Excerpted passage:
Tuesday, October 21, 2008

Several lectures (mp3's)

Thanks to the John Olin Online Lecture Library, you can listen to several lectures about Christopher Dawson.

The High Achievement of Christopher Dawson
Historical Lecture
Russell Kirk

Christopher Dawson's Historical Philosophy
John Lukacs, Author
Belmont Abbey College, Belmont, NC
3/10/2000

The Thought of Christopher Dawson
Gleaves Whitney, Speechwriter, Governor John Engler of Michigan
Belmont Abby College, Belmont, NC
3/10/2000

Christopher Dawson & Pluralism
Gerald Russello, Litigation Associate for Covington & Burling
Belmont Abby College, Belmont, NC
3/11/2000

Christopher Dawson and the Rise and Fall of Christendom
James Hitchcock, Professor History at St. Louis University
Belmont Abbey College, Belmont, NC
3/11/2000

Sunday, October 12, 2008

Dark Ages and Secularist Rages: A Response to Professor A.C. Grayling by Carl Olson

...Grayling's views are not only distortions of the historical record, they've been out of date among scholars for close to a century. Which brings us to the person and work of Christopher Dawson (1889-1970), one of the finest historians of the past century. Dawson, a Catholic, has sometimes been called a "metahistorian" because of how he approached the big picture of cultures and historical epochs. In books such as Understanding Europe, Religion and the Rise of Western Culture, Religion and Culture, Medieval Essays, and Progress and Religion (and the excellent compilation of essays, Dynamics of World History), Dawson explored the relationship between culture and religion, especially between European culture and Christianity. In the essay, "The Scientific Development of Medieval Culture," found in Medieval Essays, Dawson discusses the criteria used by historians in evaluating the role of religion:

The ultimate criterion by which we must judge the value of a religion is not its cultural fruits but its spiritual truth. This, however, is not the criterion which the historian or the sociologist applies in his judgment of an age or a civilization. A false religion which produces a great art or a great literature, a religion which expresses itself in a brilliant civilization will naturally be of greater interest to him than a true religion which produces only martyrs or mystics. But while the historian is justified in judging the cultural value of a religion by its cultural fruits, he has no right to treat his conclusions as final from the religious point of view. Actually, however, it is very difficult for an historian to preserve this distinction between religious and cultural values. If he believes a religion to be true, he will naturally tend to take a favourable view of the culture with which it is associated, and if he regards a culture as barbarous or unprogressive he will be apt to condemn or depreciate its religious standards and beliefs.

Given information:
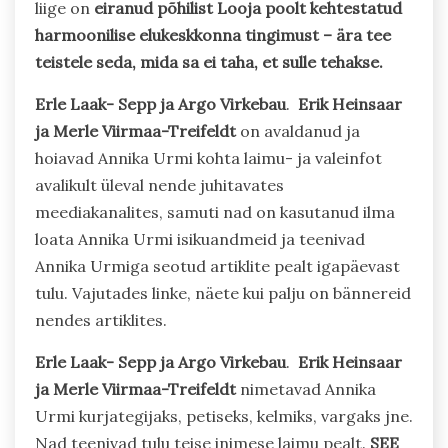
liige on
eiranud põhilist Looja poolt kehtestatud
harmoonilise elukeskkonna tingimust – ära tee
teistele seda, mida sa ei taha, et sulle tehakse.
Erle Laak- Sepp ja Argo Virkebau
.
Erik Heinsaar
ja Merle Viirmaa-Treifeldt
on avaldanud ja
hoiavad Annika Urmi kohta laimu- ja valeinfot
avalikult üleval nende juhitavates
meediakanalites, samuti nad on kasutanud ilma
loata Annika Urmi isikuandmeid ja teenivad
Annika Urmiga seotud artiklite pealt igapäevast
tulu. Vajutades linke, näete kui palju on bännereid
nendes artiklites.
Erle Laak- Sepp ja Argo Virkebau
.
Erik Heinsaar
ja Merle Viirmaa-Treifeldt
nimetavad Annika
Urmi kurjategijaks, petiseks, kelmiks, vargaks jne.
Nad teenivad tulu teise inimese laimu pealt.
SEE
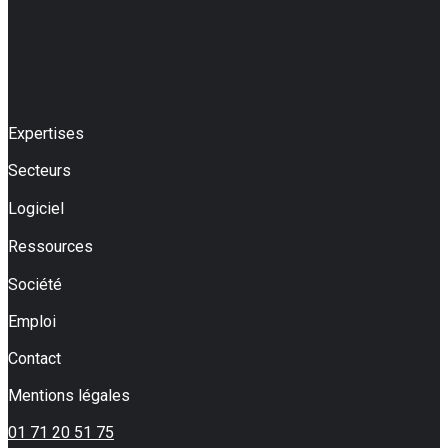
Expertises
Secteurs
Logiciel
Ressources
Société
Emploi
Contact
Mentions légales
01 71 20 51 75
--
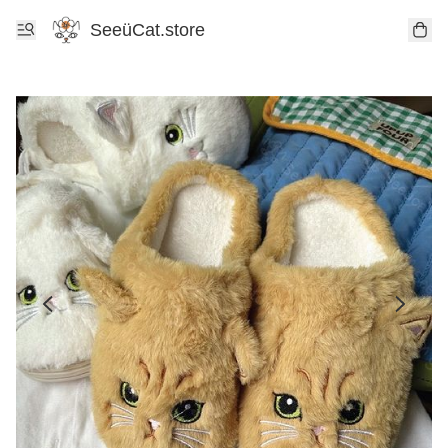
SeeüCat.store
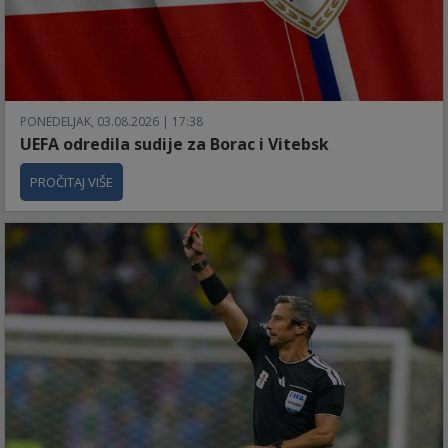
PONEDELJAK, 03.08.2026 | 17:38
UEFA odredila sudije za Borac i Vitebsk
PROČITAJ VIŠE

Task description: Reproduce the Christopher Dawson blog page word for word between "Tuesday, October 21, 2008" and "about Christopher Dawson.", inclusive. The records have no role here.

Task output:
Tuesday, October 21, 2008

Several lectures (mp3's)

Thanks to the John Olin Online Lecture Library, you can listen to several lectures about Christopher Dawson.